Ebeveynler yorumlarını dikkatli yapmalı
Çocuklarımızın en temel muhtaçlığının inançta hissedebilmek olduğunu vurgulayan Uzman Klinik Psikolog Eda Ergür, “Bu sebeple çocukların yanında olan ve kendi hislerini düzenlemek için muhtaçlık duydukları ebeveynlerinin ya da bakım veren yetişkinlerin kendi reaksiyonlarına dikkat etmeleri çok daha kıymetlidir. Yetişkin olarak bizlerin kendi hissimizi regüle edebilmemiz hem çocuklarımız hem de kendimiz için büyük kıymet taşır. Yaşadığımız bu güçlü felaket sonrası hepimizin kalbi bu bölgede atıyor fakat çocuklarımızın yanında iken haberleri sınırlamak, çocuklarımızın bu haberlere maruz kalmasını önlemek uygun olacaktır. Buna ek olarak çocuklarımızın yanında yaşananlarla ilgili yorumlarımıza ve kendi dertlerimizi nasıl dışarı yansıttığımıza dikkat etmemiz gerekiyor” tabirlerini kullandı.
Rutinleri korunmalı, inançta oldukları hissettirilmeli
Tüm yaş kümelerindeki çocukların rutinlerini mümkün olduğunca müdafaaya çalışmamız gerektiğini vurgulayan Uzman Klinik Psikolog Eda Ergür, “Güvende hissetmeyen bir çocuğun yeme, uyku, oyun üzere rutinlerinde, ebeveynlerinden ayrılması gereken durumlarda ağlama ve beklenmedik bir hırçınlaşma davranışı sergiliyor olması ailelerin dikkatli olmalarını akla getiren sinyaller olarak yorumlanmalıdır.

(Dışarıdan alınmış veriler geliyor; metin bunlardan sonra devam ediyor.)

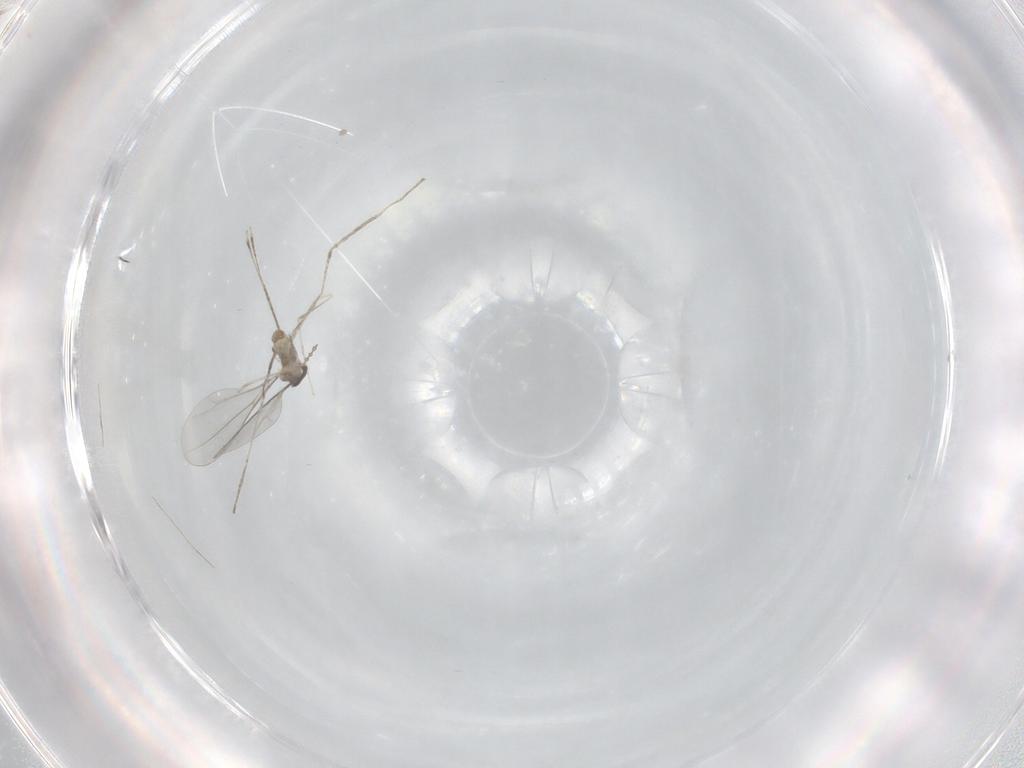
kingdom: Animalia
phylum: Arthropoda
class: Insecta
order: Diptera
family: Cecidomyiidae
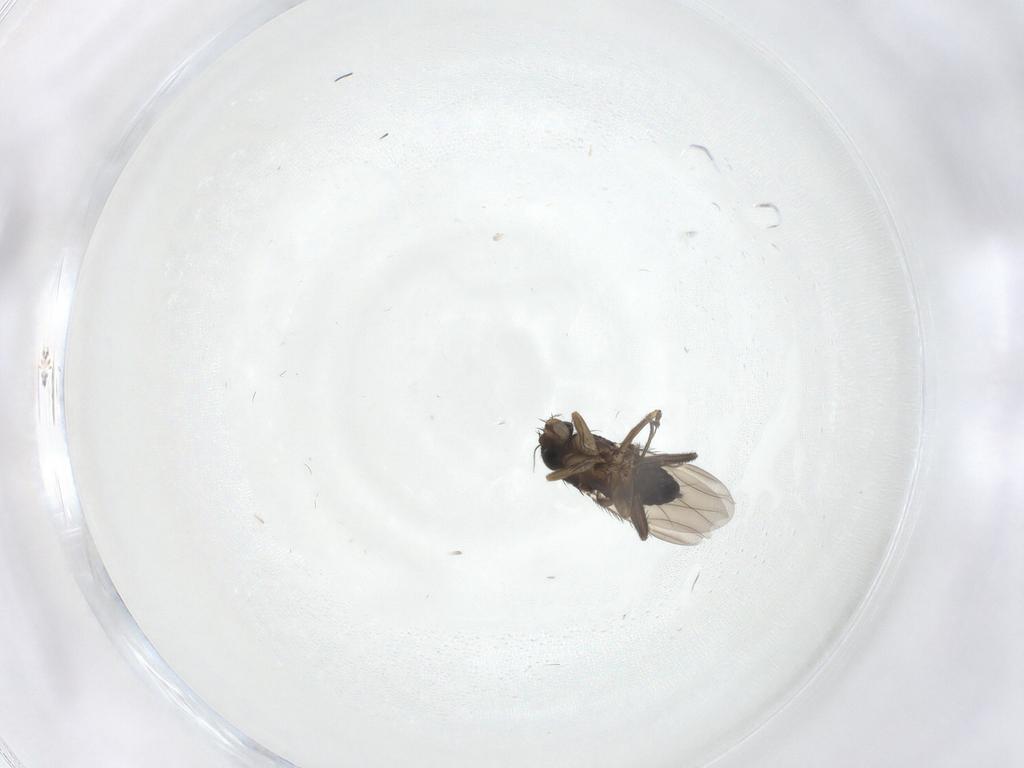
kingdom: Animalia
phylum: Arthropoda
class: Insecta
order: Diptera
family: Phoridae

Çocuklarımızın temel muhtaçlığı olan güvenlik hissini destekleyebilmek ismine biz ebeveynler sakinliğimizi koruyarak inanç verici takviye sağlamak için gayret göstermeliyiz. Çocuklarımızın taşıyabileceği seviyede zorlukla müsabakasına müsaade verirken, sevgimizle sarmalayarak inançta hissetmelerini sağlayabilirsek, baş etme marifetlerini geliştirmiş ve hayata hazır hale gelmelerini desteklemiş olabiliriz. Uygun formda yönetilemeyen durumlarda profesyonel dayanak almak oluşabilecek daha büyük sorunların süratlice önüne geçmemizi sağlayacaktır” dedi.